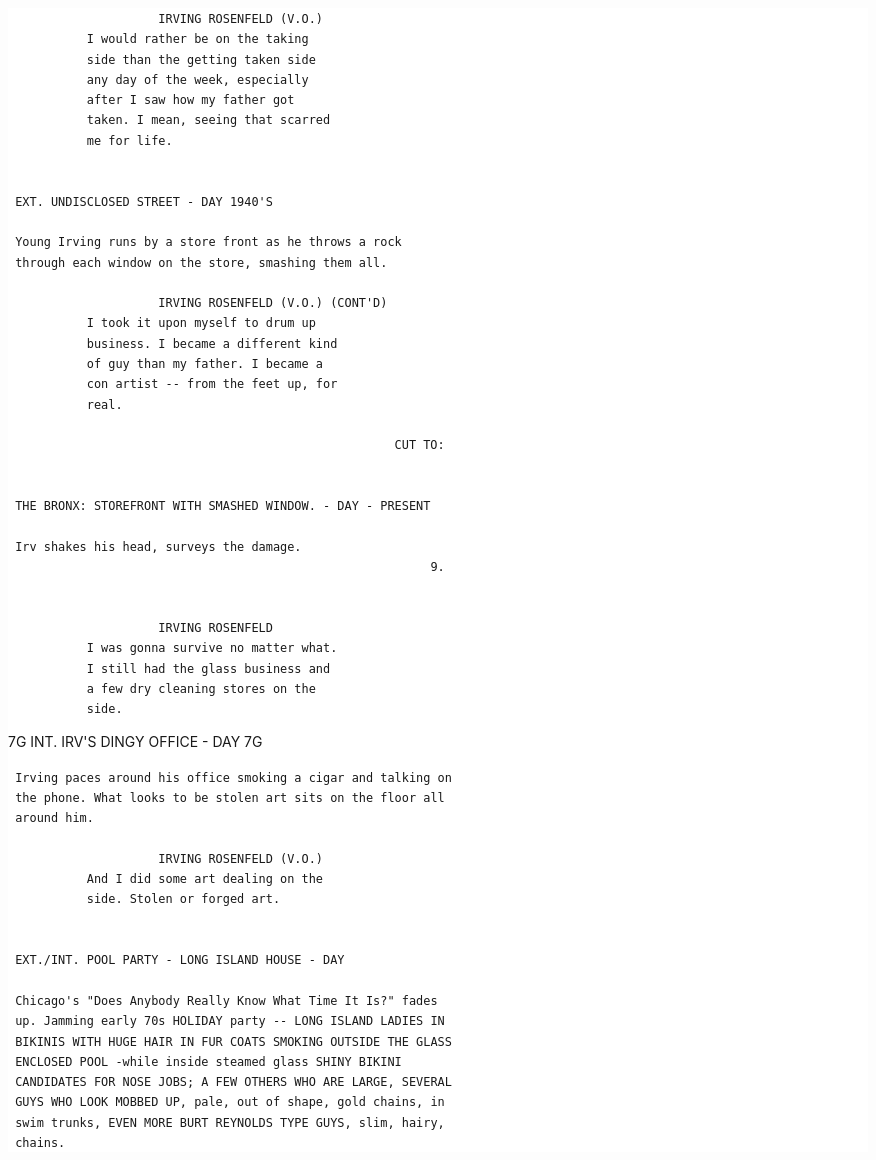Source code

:                          IRVING ROSENFELD (V.O.)
               I would rather be on the taking
               side than the getting taken side
               any day of the week, especially
               after I saw how my father got
               taken. I mean, seeing that scarred
               me for life.


     EXT. UNDISCLOSED STREET - DAY 1940'S

     Young Irving runs by a store front as he throws a rock
     through each window on the store, smashing them all.

                         IRVING ROSENFELD (V.O.) (CONT'D)
               I took it upon myself to drum up
               business. I became a different kind
               of guy than my father. I became a
               con artist -- from the feet up, for
               real.

                                                          CUT TO:


     THE BRONX: STOREFRONT WITH SMASHED WINDOW. - DAY - PRESENT

     Irv shakes his head, surveys the damage.
                                                               9.


                         IRVING ROSENFELD
               I was gonna survive no matter what.
               I still had the glass business and
               a few dry cleaning stores on the
               side.


7G   INT. IRV'S DINGY OFFICE - DAY                                   7G

     Irving paces around his office smoking a cigar and talking on
     the phone. What looks to be stolen art sits on the floor all
     around him.

                         IRVING ROSENFELD (V.O.)
               And I did some art dealing on the
               side. Stolen or forged art.


     EXT./INT. POOL PARTY - LONG ISLAND HOUSE - DAY

     Chicago's "Does Anybody Really Know What Time It Is?" fades
     up. Jamming early 70s HOLIDAY party -- LONG ISLAND LADIES IN
     BIKINIS WITH HUGE HAIR IN FUR COATS SMOKING OUTSIDE THE GLASS
     ENCLOSED POOL -while inside steamed glass SHINY BIKINI
     CANDIDATES FOR NOSE JOBS; A FEW OTHERS WHO ARE LARGE, SEVERAL
     GUYS WHO LOOK MOBBED UP, pale, out of shape, gold chains, in
     swim trunks, EVEN MORE BURT REYNOLDS TYPE GUYS, slim, hairy,
     chains.
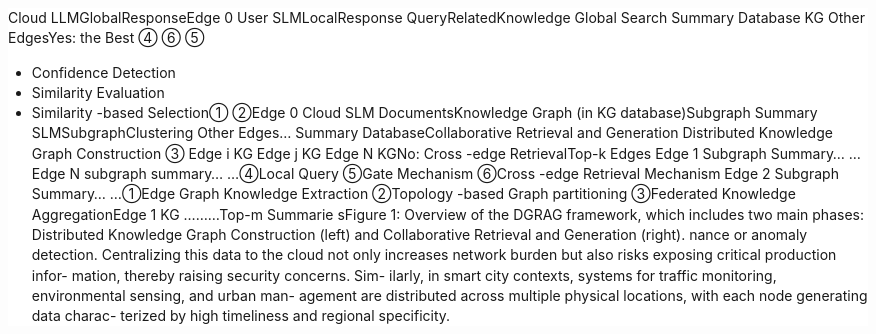 Cloud
LLMGlobalResponseEdge 0
User
SLMLocalResponse
QueryRelatedKnowledge
Global
Search
 Summary
Database
KG
Other EdgesYes: the Best 
④ ⑥
 ⑤
- Confidence Detection
- Similarity Evaluation
- Similarity -based 
Selection① ②Edge 0
Cloud
SLM
DocumentsKnowledge  Graph
(in KG database)Subgraph
Summary
SLMSubgraphClustering
Other Edges…
 Summary 
DatabaseCollaborative Retrieval and Generation Distributed Knowledge Graph Construction
③
Edge i KG
Edge j KG
Edge N KGNo: 
Cross -edge 
RetrievalTop-k 
Edges Edge 1 Subgraph 
Summary…
…
Edge N subgraph 
summary…
…④Local Query
⑤Gate Mechanism
⑥Cross -edge Retrieval 
Mechanism
Edge 2 Subgraph 
Summary…
…①Edge Graph
Knowledge 
Extraction
②Topology -based 
Graph partitioning
③Federated 
Knowledge 
AggregationEdge 1 KG
………Top-m
Summarie sFigure 1: Overview of the DGRAG framework, which includes two main phases: Distributed Knowledge Graph
Construction (left) and Collaborative Retrieval and Generation (right).
nance or anomaly detection. Centralizing this data
to the cloud not only increases network burden
but also risks exposing critical production infor-
mation, thereby raising security concerns. Sim-
ilarly, in smart city contexts, systems for traffic
monitoring, environmental sensing, and urban man-
agement are distributed across multiple physical
locations, with each node generating data charac-
terized by high timeliness and regional specificity.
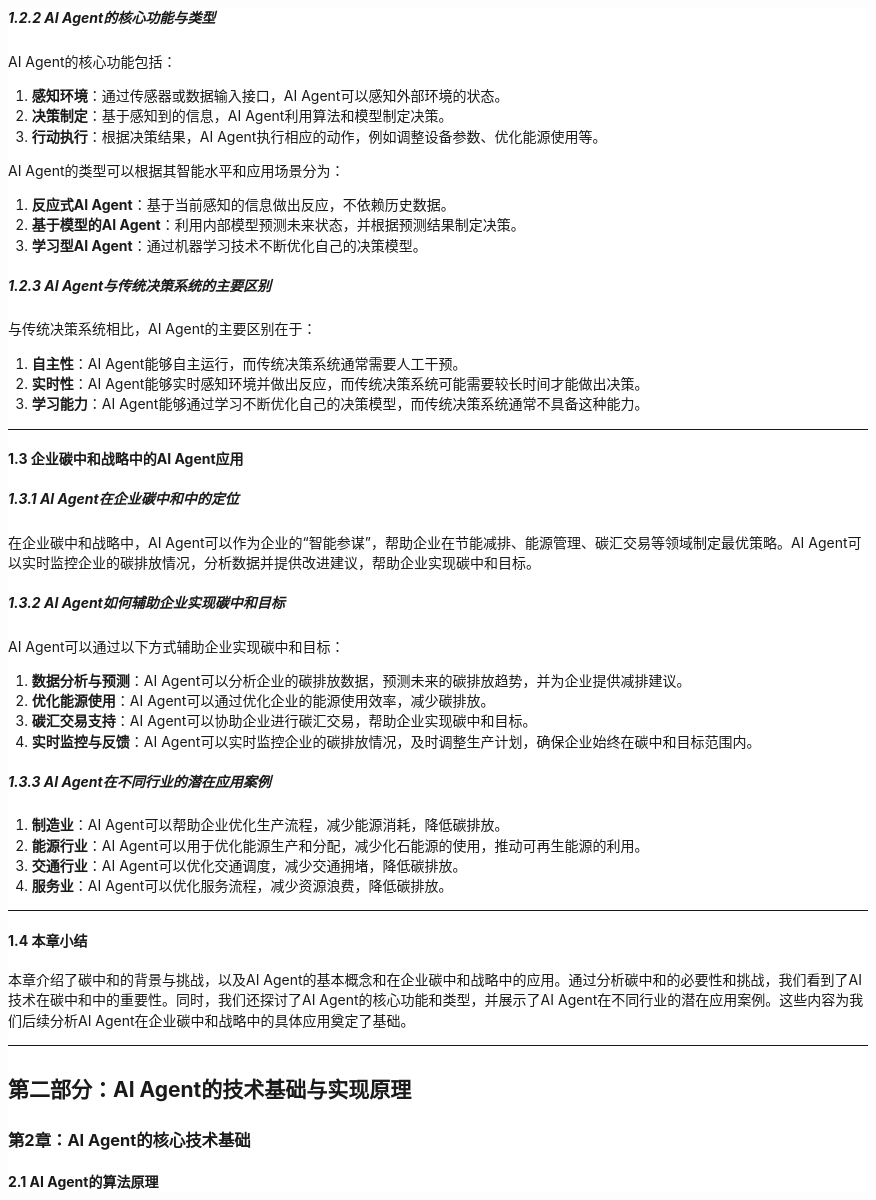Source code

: ##### 1.2.2 AI Agent的核心功能与类型
AI Agent的核心功能包括：
1. **感知环境**：通过传感器或数据输入接口，AI Agent可以感知外部环境的状态。
2. **决策制定**：基于感知到的信息，AI Agent利用算法和模型制定决策。
3. **行动执行**：根据决策结果，AI Agent执行相应的动作，例如调整设备参数、优化能源使用等。

AI Agent的类型可以根据其智能水平和应用场景分为：
1. **反应式AI Agent**：基于当前感知的信息做出反应，不依赖历史数据。
2. **基于模型的AI Agent**：利用内部模型预测未来状态，并根据预测结果制定决策。
3. **学习型AI Agent**：通过机器学习技术不断优化自己的决策模型。

##### 1.2.3 AI Agent与传统决策系统的主要区别
与传统决策系统相比，AI Agent的主要区别在于：
1. **自主性**：AI Agent能够自主运行，而传统决策系统通常需要人工干预。
2. **实时性**：AI Agent能够实时感知环境并做出反应，而传统决策系统可能需要较长时间才能做出决策。
3. **学习能力**：AI Agent能够通过学习不断优化自己的决策模型，而传统决策系统通常不具备这种能力。

---

#### 1.3 企业碳中和战略中的AI Agent应用

##### 1.3.1 AI Agent在企业碳中和中的定位
在企业碳中和战略中，AI Agent可以作为企业的“智能参谋”，帮助企业在节能减排、能源管理、碳汇交易等领域制定最优策略。AI Agent可以实时监控企业的碳排放情况，分析数据并提供改进建议，帮助企业实现碳中和目标。

##### 1.3.2 AI Agent如何辅助企业实现碳中和目标
AI Agent可以通过以下方式辅助企业实现碳中和目标：
1. **数据分析与预测**：AI Agent可以分析企业的碳排放数据，预测未来的碳排放趋势，并为企业提供减排建议。
2. **优化能源使用**：AI Agent可以通过优化企业的能源使用效率，减少碳排放。
3. **碳汇交易支持**：AI Agent可以协助企业进行碳汇交易，帮助企业实现碳中和目标。
4. **实时监控与反馈**：AI Agent可以实时监控企业的碳排放情况，及时调整生产计划，确保企业始终在碳中和目标范围内。

##### 1.3.3 AI Agent在不同行业的潜在应用案例
1. **制造业**：AI Agent可以帮助企业优化生产流程，减少能源消耗，降低碳排放。
2. **能源行业**：AI Agent可以用于优化能源生产和分配，减少化石能源的使用，推动可再生能源的利用。
3. **交通行业**：AI Agent可以优化交通调度，减少交通拥堵，降低碳排放。
4. **服务业**：AI Agent可以优化服务流程，减少资源浪费，降低碳排放。

---

#### 1.4 本章小结
本章介绍了碳中和的背景与挑战，以及AI Agent的基本概念和在企业碳中和战略中的应用。通过分析碳中和的必要性和挑战，我们看到了AI技术在碳中和中的重要性。同时，我们还探讨了AI Agent的核心功能和类型，并展示了AI Agent在不同行业的潜在应用案例。这些内容为我们后续分析AI Agent在企业碳中和战略中的具体应用奠定了基础。

---

## 第二部分：AI Agent的技术基础与实现原理

### 第2章：AI Agent的核心技术基础

#### 2.1 AI Agent的算法原理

☆ ☆ ☆

## Problem to solve:
Tally how many lines of the records hold the word "帮助企业实现碳中和目标". Answer with the number only.

## Solved exercise:
2